Figure 1. Pore-forming proteins are structurally diverse.

(A) Protomers of lysenin (RCSB Protein Data Bank [PDB] ID code 3ZXG), Bacillus thuringiensis Cry1Aa (PDB: 1CIY), aerolysin (PDB: 3G4N), Fragaceatoxin C (FraC; PDB: 3LIM), perforin (PDB: 3NSJ) and Photorhabdus luminescens Tc holotoxin (TcdA1; PDB: 6RW6). Motifs/domains responsible for membrane insertion and membrane binding are coloured red and orange, respectively. (B) Schematic depicting a generic pathway for pore formation into a lipid membrane based on MACPF/CDC pore-forming systems. Soluble components, typically monomers, bind the membrane. Several monomers subsequently come together to form oligomers. Oligomeric intermediates undergo a conformational change inserting transmembrane amphipathic regions into the lipid bilayer, forming an aqueous channel. Some other PFPs systems oligomerise in solution before binding the bilayer. Membrane penetration may precede oligomerisation in some systems.

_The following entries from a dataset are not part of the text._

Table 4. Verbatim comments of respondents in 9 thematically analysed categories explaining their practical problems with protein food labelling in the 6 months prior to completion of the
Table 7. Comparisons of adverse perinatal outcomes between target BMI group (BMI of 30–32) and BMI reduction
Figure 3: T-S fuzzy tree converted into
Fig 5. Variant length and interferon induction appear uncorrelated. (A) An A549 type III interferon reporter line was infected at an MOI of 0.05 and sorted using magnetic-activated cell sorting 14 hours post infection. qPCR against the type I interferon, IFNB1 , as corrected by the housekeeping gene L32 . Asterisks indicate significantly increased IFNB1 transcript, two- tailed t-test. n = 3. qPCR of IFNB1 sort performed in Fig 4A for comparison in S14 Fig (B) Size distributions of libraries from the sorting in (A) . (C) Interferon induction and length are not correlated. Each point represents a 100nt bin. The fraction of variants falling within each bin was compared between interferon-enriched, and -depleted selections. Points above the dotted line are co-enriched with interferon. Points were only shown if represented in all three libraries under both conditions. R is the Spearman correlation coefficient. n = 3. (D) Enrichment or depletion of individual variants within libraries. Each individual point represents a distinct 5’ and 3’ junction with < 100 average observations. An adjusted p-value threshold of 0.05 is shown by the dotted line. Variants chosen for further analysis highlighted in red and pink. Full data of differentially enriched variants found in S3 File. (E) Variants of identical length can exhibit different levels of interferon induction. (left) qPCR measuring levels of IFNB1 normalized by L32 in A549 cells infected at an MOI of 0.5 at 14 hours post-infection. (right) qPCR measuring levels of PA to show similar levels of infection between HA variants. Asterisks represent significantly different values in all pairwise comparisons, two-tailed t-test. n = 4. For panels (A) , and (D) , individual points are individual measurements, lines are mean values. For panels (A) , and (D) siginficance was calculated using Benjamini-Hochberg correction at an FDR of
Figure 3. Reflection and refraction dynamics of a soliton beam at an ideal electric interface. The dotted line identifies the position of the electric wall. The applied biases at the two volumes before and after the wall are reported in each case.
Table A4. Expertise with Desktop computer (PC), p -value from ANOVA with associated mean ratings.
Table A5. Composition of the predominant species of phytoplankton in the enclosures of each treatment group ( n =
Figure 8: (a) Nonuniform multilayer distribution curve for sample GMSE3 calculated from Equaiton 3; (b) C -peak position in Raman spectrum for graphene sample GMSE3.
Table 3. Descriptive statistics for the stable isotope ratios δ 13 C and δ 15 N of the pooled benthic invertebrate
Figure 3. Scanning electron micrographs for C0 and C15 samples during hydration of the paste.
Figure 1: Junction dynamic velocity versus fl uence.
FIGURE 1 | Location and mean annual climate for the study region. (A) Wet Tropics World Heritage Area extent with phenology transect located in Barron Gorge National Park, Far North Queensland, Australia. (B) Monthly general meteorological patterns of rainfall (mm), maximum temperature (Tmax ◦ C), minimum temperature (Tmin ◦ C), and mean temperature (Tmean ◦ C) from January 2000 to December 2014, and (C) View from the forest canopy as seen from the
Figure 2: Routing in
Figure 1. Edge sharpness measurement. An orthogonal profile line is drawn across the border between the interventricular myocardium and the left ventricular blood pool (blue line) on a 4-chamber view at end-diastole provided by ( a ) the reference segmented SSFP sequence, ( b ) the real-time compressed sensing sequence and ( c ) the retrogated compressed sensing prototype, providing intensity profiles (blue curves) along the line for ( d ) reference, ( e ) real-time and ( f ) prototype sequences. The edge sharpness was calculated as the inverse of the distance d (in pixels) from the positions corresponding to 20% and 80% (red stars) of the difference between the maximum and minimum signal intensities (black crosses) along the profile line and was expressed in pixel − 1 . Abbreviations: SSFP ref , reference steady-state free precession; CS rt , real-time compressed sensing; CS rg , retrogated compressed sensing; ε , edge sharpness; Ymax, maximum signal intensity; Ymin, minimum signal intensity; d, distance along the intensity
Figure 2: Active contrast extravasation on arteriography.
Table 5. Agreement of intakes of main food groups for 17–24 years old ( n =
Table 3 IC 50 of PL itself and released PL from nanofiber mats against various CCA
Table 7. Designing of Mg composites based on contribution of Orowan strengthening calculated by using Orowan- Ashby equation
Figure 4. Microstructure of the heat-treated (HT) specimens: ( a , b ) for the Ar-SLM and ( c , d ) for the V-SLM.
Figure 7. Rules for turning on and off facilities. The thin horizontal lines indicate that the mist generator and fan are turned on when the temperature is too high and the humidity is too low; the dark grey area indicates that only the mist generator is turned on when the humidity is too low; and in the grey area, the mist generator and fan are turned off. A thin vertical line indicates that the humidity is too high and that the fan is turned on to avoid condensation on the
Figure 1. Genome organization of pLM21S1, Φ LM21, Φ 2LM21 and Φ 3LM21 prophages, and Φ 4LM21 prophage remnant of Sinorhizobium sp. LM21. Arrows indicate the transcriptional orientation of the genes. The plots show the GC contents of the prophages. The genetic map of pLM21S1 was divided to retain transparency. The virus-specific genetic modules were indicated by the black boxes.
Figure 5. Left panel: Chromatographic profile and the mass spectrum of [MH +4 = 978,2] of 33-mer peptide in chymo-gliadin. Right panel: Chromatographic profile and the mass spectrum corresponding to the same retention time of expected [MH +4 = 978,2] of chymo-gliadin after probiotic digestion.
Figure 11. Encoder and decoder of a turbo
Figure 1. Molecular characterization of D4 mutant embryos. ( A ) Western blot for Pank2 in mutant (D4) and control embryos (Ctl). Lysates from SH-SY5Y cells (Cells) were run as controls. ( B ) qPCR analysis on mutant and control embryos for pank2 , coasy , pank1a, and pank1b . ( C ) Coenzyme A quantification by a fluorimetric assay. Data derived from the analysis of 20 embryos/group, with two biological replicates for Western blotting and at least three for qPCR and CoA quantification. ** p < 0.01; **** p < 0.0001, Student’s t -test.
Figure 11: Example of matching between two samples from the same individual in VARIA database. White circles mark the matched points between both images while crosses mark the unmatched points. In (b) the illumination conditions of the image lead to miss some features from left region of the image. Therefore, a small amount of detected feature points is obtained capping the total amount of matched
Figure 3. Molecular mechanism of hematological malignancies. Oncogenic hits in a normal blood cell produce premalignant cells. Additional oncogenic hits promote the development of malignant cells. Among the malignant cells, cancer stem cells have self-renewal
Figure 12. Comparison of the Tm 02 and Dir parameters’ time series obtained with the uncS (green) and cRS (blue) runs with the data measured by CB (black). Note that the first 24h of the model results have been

The stoichiometry of the various intermediates is highly dependent on the pore-forming system. Additional intermediates (not depicted) may also be present. (C) Pore forms (volume rendering in UCSF Chimera) of pleurotolysin (PDB: 4V2T), α-haemolysin (PDB: 3M2L), SmhB (PDB: 7A0G) and ClyA (PDB: 6MRW). Low-pass filtered cryoEM maps of aerolysin (EMDB-8187), lysenin (EMDB-8015) and Photorhabdus luminescens Tc holotoxin (TcdA1; EMDB-10313). A single protomer from each pore is coloured purple (and orange, for the two-component system of pleurotolysin). Where applicable, detergent or lipids are coloured yellow. Scale bar is 100 Å for A and C.